Untuk itulah Bank Indonesia (BI) mengeluarkan kebijakan untuk menjaga kestabilan nilai rupiah, yakni kebijakan moneter, kebijakan makroprudensial, dan kebijakan sistem pembayaran. Namun banyak orang yang belum paham, apa itu kebijakan makroprudensial?
Contents
Memahami Makroprudensial Secara Ringkas
Agar mudah dipahami, yuk coba kita sederhanakan. Jika makroprudensial diibaratkan sebuah hutan dengan berbagai ekosistem di dalamnya yang perlu dijaga keberlanjutannya, maka pohon yang ada ada di dalamnya adalah mikroprudensial. Jadi kebijakan makroprudensial terfokus pada upaya menjaga sistem keuangan secara menyeluruh bukan hanya masing-masing lembaga keuangan. Sebaliknya, mikroprudensial justru terfokus pada masing-masing lembaga keuangan saja. Kebijakan makroprudensial ini memiliki tiga pilar utama, yaitu:
-
Intermediasi seimbang untuk menjaga pertumbuhan kredit tidak eksesif dan memadai untuk pertumbuhan ekonomi.
-
Menjaga ketahanan sistem keuangan agar secara struktural sistem keuangan kuat menghadapi shock.
-
Terakhir, bagaimana mendorong sistem keuangan yang inklusif
Dalam menjalankan kebijakan makroprudensial ini, Bank Indonesia tidak bekerja sendiri. Diperlukan koordinasi antara otoritas keuangan, mulai dari Kementerian Keuangan melalui kebijakan fiskal, Bank Indonesia sebagai pemegang kebijakan moneter, Otoritas Jasa Keuangan (OJK), hingga Lembaga Penjamin Simpanan (LPS) untuk menjaga Stabilitas Sistem Keuangan (SSK). Sebagai sistem keuangan, SSK ini diharapkan mampu menahan dari shock atau gejolak agar secara efektif berkontribusi terhadap pertumbuhan nasional.

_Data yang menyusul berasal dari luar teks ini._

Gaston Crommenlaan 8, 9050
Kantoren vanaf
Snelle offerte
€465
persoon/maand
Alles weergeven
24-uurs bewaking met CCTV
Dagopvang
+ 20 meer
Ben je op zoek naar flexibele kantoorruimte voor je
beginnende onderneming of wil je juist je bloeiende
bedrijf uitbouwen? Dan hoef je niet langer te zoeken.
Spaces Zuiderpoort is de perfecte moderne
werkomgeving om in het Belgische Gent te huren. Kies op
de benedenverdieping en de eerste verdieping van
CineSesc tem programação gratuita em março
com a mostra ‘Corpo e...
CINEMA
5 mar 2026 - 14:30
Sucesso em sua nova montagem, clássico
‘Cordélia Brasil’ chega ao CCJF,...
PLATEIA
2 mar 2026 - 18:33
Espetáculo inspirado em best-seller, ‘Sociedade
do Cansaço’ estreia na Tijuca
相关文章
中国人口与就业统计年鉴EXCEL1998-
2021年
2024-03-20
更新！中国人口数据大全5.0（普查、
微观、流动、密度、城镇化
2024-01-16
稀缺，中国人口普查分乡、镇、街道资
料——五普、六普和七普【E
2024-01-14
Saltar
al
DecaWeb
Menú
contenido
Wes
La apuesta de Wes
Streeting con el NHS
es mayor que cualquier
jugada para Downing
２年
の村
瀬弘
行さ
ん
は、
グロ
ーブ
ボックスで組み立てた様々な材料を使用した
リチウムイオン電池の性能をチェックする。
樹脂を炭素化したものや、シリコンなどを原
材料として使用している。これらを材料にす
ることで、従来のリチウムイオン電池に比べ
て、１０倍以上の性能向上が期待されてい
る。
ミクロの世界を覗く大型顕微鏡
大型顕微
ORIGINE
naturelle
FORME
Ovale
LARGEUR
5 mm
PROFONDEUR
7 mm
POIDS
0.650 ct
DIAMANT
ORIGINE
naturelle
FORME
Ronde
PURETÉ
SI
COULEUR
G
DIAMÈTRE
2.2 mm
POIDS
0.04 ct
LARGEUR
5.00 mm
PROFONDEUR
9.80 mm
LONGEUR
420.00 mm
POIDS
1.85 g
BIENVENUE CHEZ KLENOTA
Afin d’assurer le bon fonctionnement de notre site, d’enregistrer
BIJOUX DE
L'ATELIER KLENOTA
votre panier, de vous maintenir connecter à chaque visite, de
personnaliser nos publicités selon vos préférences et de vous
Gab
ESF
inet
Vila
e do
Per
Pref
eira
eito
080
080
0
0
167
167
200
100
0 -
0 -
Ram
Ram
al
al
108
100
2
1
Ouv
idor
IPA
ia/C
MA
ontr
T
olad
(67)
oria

Gejolak yang dimaksud di sini bukan hanya terkait ekonomi akibat dari pandemi saja. Termasuk semua gejolak yang berdampak ke inflasi termasuk gangguan bersifat fisik akibat perubahan iklim, seperti banjir, gelombang tinggi, kekeringan, dan lainnya, juga risiko transisi atau penundaan menuju net-zero emission. Biaya yang dikeluarkan akibat risiko transisi dari perubahan iklim dalam bentuk hilangnya kesempatan berinvestasi, terhambatnya ekspor, dan sebagainya dapat dikatakan cukup besar.
Nah alasan ini yang membuat kebijakan makroprudensial berperan penting. Kebijakan makroprudensial inilah yang nantinya mengerem sesuatu yang berlebihan untuk mengembalikan ke kondisi dari tertekan ke sustainable atau berkelanjutan. Salah satu kebijakan makroprudensial mengatasi gejolak akibat perubahan iklim dengan mendorong Indonesia menjadi lebih hijau melalui net-zero emission.
Kaitan Kebijakan Makroprudensial dengan Ekonomi Hijau
Ekonomi hijau merupakan salah satu strategi keuangan terkait dengan krisis sosial, ekonomi, dan lingkungan. Untuk mencapai transisi menuju ekonomi hijau, ada delapan sektor utama ekonomi yang harus menjadi pertimbangan agar tercapai net-zero emission, yaitu:
-
Kehutanan dengan mengurangi deforestasi, meningkatkan reboisasi, sertifikasi produk dari hutan, dan pembayaran untuk jasa lingkungan.
-
Pertanian dengan mengubah praktik pengelolaan pupuk, air, pestisida, dan nutrisi.
-
Sumber air dengan menghemat sumber air tanah dan air permukaan dengan penggunaan sumber daya yang efisien.
-
Penangkapan ikan yang menghasilkan peningkatan berkelanjutan dari kegiatan produksi dan pembiayaan untuk mengurangi penangkapan ikan yang berlebihan.
-
Ekowisata yang mengarah pada peningkatan partisipasi lokal dan kelompok rentan dalam rantai pariwisata.
-
Energi terbarukan dengan meningkatkan matriks energi dari sumber terbarukan.
-
Mengubah transportasi pribadi menjadi umum.
-
Memperkuat industri manufaktur dengan memperpanjang masa produk dan proses daur ulang untuk meningkatkan efisiensi penggunaan sumber daya alam dan energi.